Renfe plans to attract passengers over the high season with a package deal, '100 escapadas', which includes a return train ticket to one of the 100 most popular national holiday destinations plus a night in a hotel for between 57 and 99 euros.

The trips, which must be booked at travel agencies, also include discounts on car rental and entrances to museums. Antequera and Ronda are the only two Malaga destinations on the route, which includes Granada, Cordoba, Cadiz and Almeria. The offer runs until December 15th.

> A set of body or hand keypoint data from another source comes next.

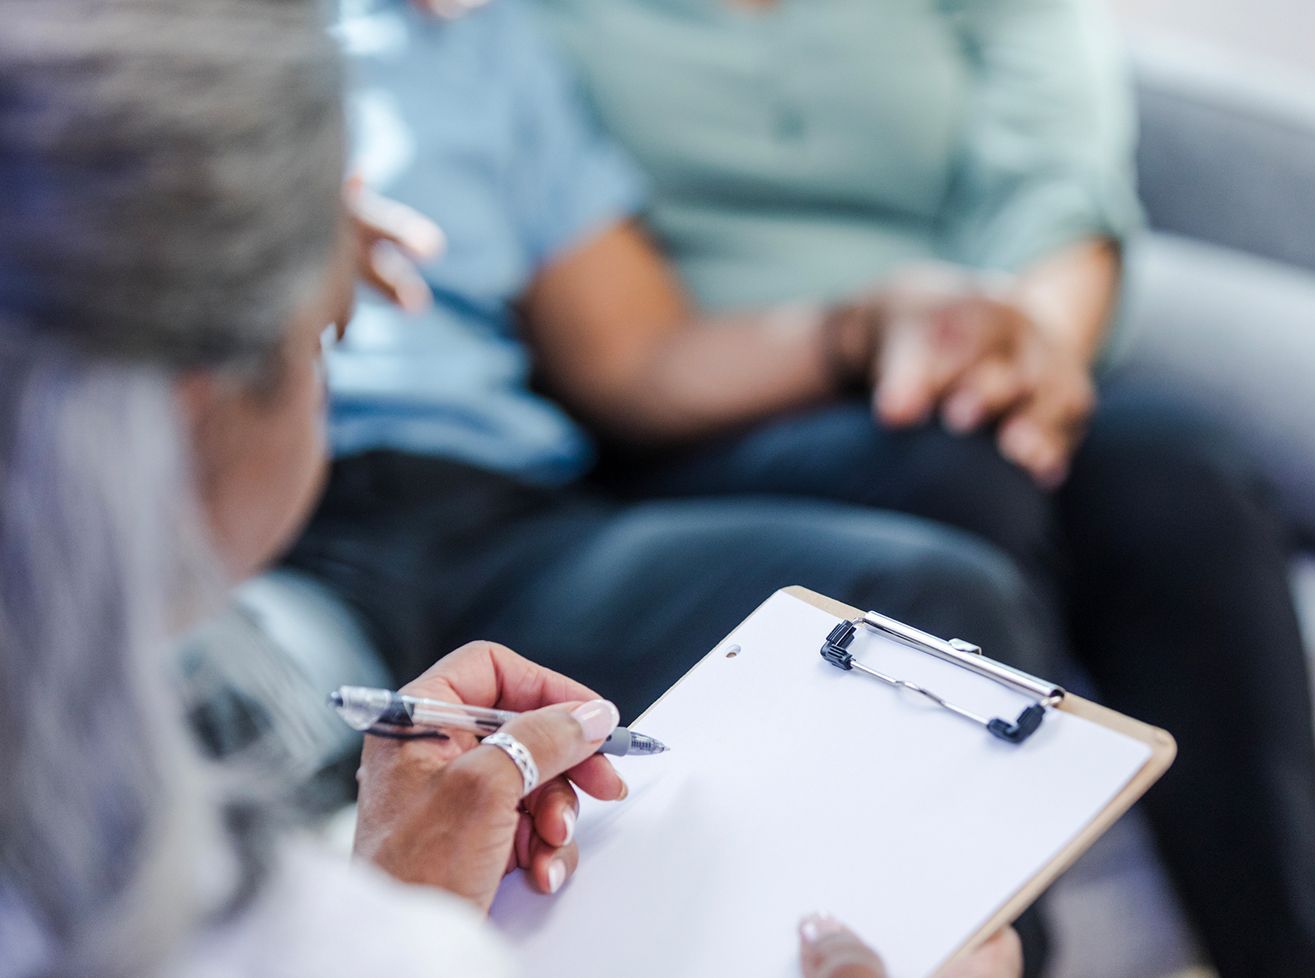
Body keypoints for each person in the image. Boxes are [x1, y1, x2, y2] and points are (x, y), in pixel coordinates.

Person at [0, 1, 1019, 976]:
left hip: (506, 514)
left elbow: (633, 353)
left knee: (924, 592)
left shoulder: (490, 47)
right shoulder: (113, 57)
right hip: (289, 545)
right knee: (236, 712)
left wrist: (857, 325)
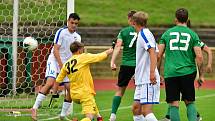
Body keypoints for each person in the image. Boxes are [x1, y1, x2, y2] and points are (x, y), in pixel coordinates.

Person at [159, 19, 212, 121]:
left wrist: (156, 71)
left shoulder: (168, 33)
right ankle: (192, 116)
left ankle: (170, 116)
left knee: (174, 101)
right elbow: (201, 55)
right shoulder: (192, 35)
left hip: (172, 72)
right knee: (189, 100)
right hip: (188, 71)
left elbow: (159, 54)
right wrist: (203, 73)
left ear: (175, 20)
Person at [31, 13, 81, 121]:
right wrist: (61, 65)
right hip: (54, 60)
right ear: (68, 21)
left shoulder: (78, 37)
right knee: (50, 83)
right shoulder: (61, 32)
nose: (73, 25)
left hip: (67, 65)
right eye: (72, 23)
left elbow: (77, 54)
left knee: (70, 89)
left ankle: (62, 115)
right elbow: (55, 49)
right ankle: (34, 108)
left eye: (76, 23)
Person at [52, 41, 113, 121]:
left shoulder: (66, 64)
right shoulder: (83, 57)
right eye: (82, 49)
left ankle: (99, 117)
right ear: (79, 50)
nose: (83, 51)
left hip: (74, 95)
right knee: (89, 118)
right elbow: (99, 56)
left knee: (92, 100)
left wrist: (54, 94)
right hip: (84, 93)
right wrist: (110, 50)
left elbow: (58, 80)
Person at [109, 10, 137, 121]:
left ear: (130, 19)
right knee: (139, 91)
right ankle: (138, 116)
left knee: (120, 91)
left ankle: (113, 115)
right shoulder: (143, 31)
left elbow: (118, 46)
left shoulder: (124, 31)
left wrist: (112, 61)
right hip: (139, 66)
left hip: (126, 64)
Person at [132, 11, 160, 121]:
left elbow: (153, 52)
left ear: (133, 22)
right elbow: (156, 54)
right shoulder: (144, 34)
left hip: (147, 79)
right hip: (141, 79)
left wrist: (152, 72)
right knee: (136, 109)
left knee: (146, 111)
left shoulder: (144, 34)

As part of Renfe's second campaign, 'Muévete en tren', a free child AVE ticket is given away with every adult return ticket booked in tourist class. This applies only to children under 14. There are also discounts for bookings made for groups of between four and nine passengers until September 13th, and discounts of 50 per cent on return train tickets booked by young people in possession of a young persons' card (Carnet Joven).


----------



## SteveHall (Oct 17, 2008)

For those who have not been on RENFE trains, you are missing a treat. Comparing them with British Rail/ SJ or whover is like comparing Man Utd and Man Cxxx. They both have intentions of getting to the destination in style but ,,,,,,


----------



## SteveHall (Oct 17, 2008)

That was a pathetic comparison but I am sure you know what I mean. Great trains, on time etc etc


----------



## Suenneil (Feb 17, 2009)

SteveHall said:


> That was a pathetic comparison but I am sure you know what I mean. Great trains, on time etc etc


I have used them in the past and I agree with you Steve. But then I have pretty good experiences of the public transport here including the bus service! although I whine on about the time it takes me to get back to Estepona everynight ... the coach I travel on is always on time, is clean, is comfortable and the drivers have (so far!) been friendly and helpful ..... and its pretty cheap too!

Sue x:ranger:


----------



## Pesky Wesky (May 10, 2009)

Suenneil said:


> Hiya ... for those of you who like to travel and see different parts of Spain (I know there are one or two of you out there!) I thought this may be of interest - published in the Sur in English this week. I need to get more info but some of the destinations look like places I still want to see - and if it also includes 1 night in a hotel then it sounds a pretty good deal .......!! Sue xx :ranger:
> 
> 
> Renfe plans to attract passengers over the high season with a package deal, '100 escapadas', which includes a return train ticket to one of the 100 most popular national holiday destinations plus a night in a hotel for between 57 and 99 euros.
> ...


----------



## xabiaxica (Jun 23, 2009)

Suenneil said:


> Hiya ... for those of you who like to travel and see different parts of Spain (I know there are one or two of you out there!) I thought this may be of interest - published in the Sur in English this week. I need to get more info but some of the destinations look like places I still want to see - and if it also includes 1 night in a hotel then it sounds a pretty good deal .......!! Sue xx :ranger:
> 
> 
> Renfe plans to attract passengers over the high season with a package deal, '100 escapadas', which includes a return train ticket to one of the 100 most popular national holiday destinations plus a night in a hotel for between 57 and 99 euros.
> ...



now that sounds good


both my kids are still under 14:clap2:


----------



## Pesky Wesky (May 10, 2009)

xabiachica said:


> now that sounds good
> 
> 
> both my kids are still under 14:clap2:


I had a look. Too expensive for me i'm afraid, (and slow). My daughter's 15 unfortunately


----------